What is in common in caring and great toughness? (8 min read)

It is important not to confuse care with weakness or just keep “helping”. The Caring Organization and the caring culture require great toughness. Not just in moments, but all the time. Being tough one day and then becoming softer or a little bit different person the next is not going to help you get things done. It’s like a speeding train. The train has to stay on that speed. You can slow down a little bit on the turns, but you cannot get off the track. The focus and speed has to be there; otherwise you will not get where you need to go. Same in business. You have to be focused and consistent. The big question is how do you do that.

You decide to be a caring leader. A caring person can be tough if he/she has the vision, passion and drive I talked about in my last post. If you don’t have all three of these attributes, you will loose your ability to achieving anything and making the difference. Some people think they are tough when they just conform to something strong and daring that everyone already knows or agrees with. It takes great toughness to change a point of view or a way of doing something. Every time you try to challenge an existing rule or an established culture people are going to say, “Why change? It’s working and is working well.” The toughest part is when people say, “by the way, you are the only one who is saying this.” That’s the toughest part of the reality when you want to change something.

The most difficult part of being tough is when you are one of the first people trying to be tough in that space; trying to change and improve something. 99% of people’s responses will be “Well, you’re the only one who is talking and acting this way. Everyone else is fine with the way things are.  Why are you not fine? Why do we have to change?”

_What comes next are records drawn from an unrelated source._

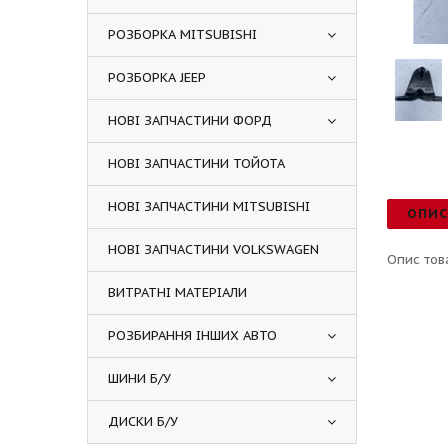
РОЗБОРКА MITSUBISHI
РОЗБОРКА JEEP
НОВІ ЗАПЧАСТИНИ ФОРД
НОВІ ЗАПЧАСТИНИ ТОЙОТА
НОВІ ЗАПЧАСТИНИ MITSUBISHI
ОПИ
НОВІ ЗАПЧАСТИНИ VOLKSWAGEN
Опис тов
ВИТРАТНІ МАТЕРІАЛИ
РОЗБИРАННЯ ІНШИХ АВТО
ШИНИ Б/У
ДИСКИ Б/У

First and very important in these situations is to use all the knowledge, the experience, selected, formulated and analyzed opinions and all this group thinking to have a clear vision of what you want to accomplish and when/how to get there. You need to know what you are doing, have the knowledge and have, of course, the caring factor of “treating your organization as you treat your own family”; that factor you have developed or are developing.

There is no one formula except that you need that core; care, passion, drive, knowledge and toughness. Change is the most difficult thing in corporate world—actually in almost anything. There is no one formula except that you need that core: care, passion, drive, knowledge and toughness. Some change is very small and will take two weeks and others that may take years. It’s related to people, to process, to the culture of the organization, and to the environment.

The approach I take regarding in tough situations—and I think it is working so far—is to build a team of people who learn and come to believe in the change I want to make. I cannot do it alone—change is not a one-person fight. You have to have believers with you. First, they are mentees, they are helping you, but then you help them grow. Then they become leaders. Then the leaders bring their own mentees and soon you have a strong network of believers.

You see being “lonely-tough” is not a recipe for getting many things in this world done. You have to have people around you trust you and they in turn believe in you. That’s how I get things done in general. A challenging situation comes and the first thing I ask myself is, “Okay, who from the people I know, people I work with, who can help me with this?” And then I gather them together and then they bring their own people, and then their own people bring their own people and soon we become really strong. And then it no longer “Oh, Emma wants this”, it becomes “the team want this.” It’s that core caring culture. Every time I work with people, I know I need to help them, mentor them, engage them. I care for them and soon they care for the project and for each other and me and are invested and want to make change happen.

When it’s long-term change, it takes steps, phases, maybe even years. You seek out people and train them to start to think differently. You have to be consistently tough to drive a change. It’s difficult. But they see you be a consistent leader and how you make advances and go forward and soon you have not just a few but many people with you and now they have learned to be comfortable and part of the change process.

Sometimes an organization is just not ready for change you believe is necessary for the organization to go forward. The organization may arbitrarily, legally, or intransience at the top, whatever reason; stop you from doing what you know you need to do. This is where it is out of your control and you can’t get the changes you believe in no matter how much you try. No matter how many soldiers or captains or generals you have around you, change won’t happen because the organization is absolutely not ready to make the change. When nobody’s ready than you make the decision to come aback at it later. You turn your ideas into steps and phases; as you want to keep the team’s trust and positive drive you have so carefully built.

I didn’t have this long-term strategic thinking in my early years. When I knew I was right, I just started to fight. Now if I am in a position where the client, the organization, the powers that be are absolutely not ready then I’ll put my teams’ energy somewhere else where we can make a difference and build a better world.  

That does not change the dynamic of being tough. I call it now being “smart tough”. My question to you, my reader, is “What would you share about situations when you had to be tough with care, pick your fight and make the right changes?”